"As medicine she would."
"So she would then," agreed Auna. "Medicine can't be wicked. And Jesus Christ turned water into wine for happy people at a wedding, so why shouldn't unhappy people be allowed a drop? I asked grandmother that once, and she looked at me unkindly. She doesn't like me very much."
"Because you haven't thrown me over, Auna."
"Throw you over!" exclaimed the girl. "What would there be left if I hadn't got you? There's nobody else in the world, till mother comes home again; and sometimes I think she never will, father."
"But sometimes you think that she's going to? You hope still, don't you?"
She saw how eager he was and regretted her speech.
"Yes, I do sometimes. I believe, if we could take her a pair of wings and tell her to fly, she would fly. And she'd fly straight to Red House I expect. She don't like the post-office, and she don't even like grandfather's new house overmuch I'm afraid."
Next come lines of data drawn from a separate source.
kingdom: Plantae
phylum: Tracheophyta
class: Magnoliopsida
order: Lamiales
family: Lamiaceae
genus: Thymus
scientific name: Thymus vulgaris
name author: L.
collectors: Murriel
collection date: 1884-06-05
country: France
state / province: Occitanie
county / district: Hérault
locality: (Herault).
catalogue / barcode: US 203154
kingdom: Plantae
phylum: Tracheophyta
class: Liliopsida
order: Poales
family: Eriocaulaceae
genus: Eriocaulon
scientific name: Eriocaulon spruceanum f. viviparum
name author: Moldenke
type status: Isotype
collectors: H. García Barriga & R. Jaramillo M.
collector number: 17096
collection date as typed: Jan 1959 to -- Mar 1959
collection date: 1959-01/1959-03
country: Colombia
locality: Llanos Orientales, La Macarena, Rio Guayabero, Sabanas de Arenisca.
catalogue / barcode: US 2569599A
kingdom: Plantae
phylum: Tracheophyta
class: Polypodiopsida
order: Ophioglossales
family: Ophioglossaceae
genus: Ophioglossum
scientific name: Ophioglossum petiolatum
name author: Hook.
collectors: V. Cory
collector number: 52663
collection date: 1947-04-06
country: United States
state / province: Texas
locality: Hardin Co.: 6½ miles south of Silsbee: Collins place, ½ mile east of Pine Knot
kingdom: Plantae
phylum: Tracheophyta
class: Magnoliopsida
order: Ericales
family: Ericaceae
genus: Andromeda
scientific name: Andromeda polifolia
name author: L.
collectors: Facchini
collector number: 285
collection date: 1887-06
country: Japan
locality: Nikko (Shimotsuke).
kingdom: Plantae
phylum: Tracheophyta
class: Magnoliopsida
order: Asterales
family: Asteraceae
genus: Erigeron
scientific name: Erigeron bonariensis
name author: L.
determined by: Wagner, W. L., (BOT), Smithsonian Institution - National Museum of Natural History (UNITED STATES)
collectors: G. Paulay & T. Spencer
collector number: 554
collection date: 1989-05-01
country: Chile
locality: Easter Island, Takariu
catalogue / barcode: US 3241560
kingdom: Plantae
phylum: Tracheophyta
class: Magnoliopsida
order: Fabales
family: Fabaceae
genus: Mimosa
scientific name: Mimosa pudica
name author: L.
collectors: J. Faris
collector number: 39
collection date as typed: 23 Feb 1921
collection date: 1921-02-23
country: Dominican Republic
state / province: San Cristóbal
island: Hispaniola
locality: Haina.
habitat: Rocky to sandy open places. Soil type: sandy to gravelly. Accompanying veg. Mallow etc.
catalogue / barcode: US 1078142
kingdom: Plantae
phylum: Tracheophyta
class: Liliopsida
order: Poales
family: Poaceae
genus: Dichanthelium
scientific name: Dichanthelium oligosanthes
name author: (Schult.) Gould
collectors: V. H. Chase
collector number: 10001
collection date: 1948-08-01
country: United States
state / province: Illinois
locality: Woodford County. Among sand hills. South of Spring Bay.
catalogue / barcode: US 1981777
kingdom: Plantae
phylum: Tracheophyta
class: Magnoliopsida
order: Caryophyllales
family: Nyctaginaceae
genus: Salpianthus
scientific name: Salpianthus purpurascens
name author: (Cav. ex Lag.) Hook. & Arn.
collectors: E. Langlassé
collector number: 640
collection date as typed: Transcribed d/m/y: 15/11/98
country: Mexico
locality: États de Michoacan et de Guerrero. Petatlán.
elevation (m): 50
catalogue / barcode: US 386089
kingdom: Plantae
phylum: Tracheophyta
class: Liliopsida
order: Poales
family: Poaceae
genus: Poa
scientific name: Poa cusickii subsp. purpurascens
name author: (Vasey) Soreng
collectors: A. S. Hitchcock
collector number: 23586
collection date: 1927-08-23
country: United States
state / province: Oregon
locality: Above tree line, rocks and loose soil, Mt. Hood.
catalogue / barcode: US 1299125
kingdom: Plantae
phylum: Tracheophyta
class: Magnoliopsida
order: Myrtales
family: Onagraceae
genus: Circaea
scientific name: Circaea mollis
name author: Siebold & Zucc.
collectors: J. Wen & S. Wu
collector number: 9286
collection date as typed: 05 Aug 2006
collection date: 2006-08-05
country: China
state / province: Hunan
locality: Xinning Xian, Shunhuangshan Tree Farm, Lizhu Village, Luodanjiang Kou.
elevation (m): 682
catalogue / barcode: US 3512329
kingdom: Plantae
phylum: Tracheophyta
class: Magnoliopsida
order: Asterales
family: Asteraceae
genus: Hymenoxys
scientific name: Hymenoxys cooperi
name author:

"I'd be the wings to help her fly, Auna, if I could. She should fly quick enough if I thought she wanted to fly—aye, though I had to break down her father's walls to let her out."
Auna was struck dumb by the vision.
"I wish I could see her alone, but 'tis harder and harder to do now she mostly keeps her room. A girl ought to be able to see her mother alone at my age; but grandmother don't make me welcome now, and she hustles me off for one thing and another."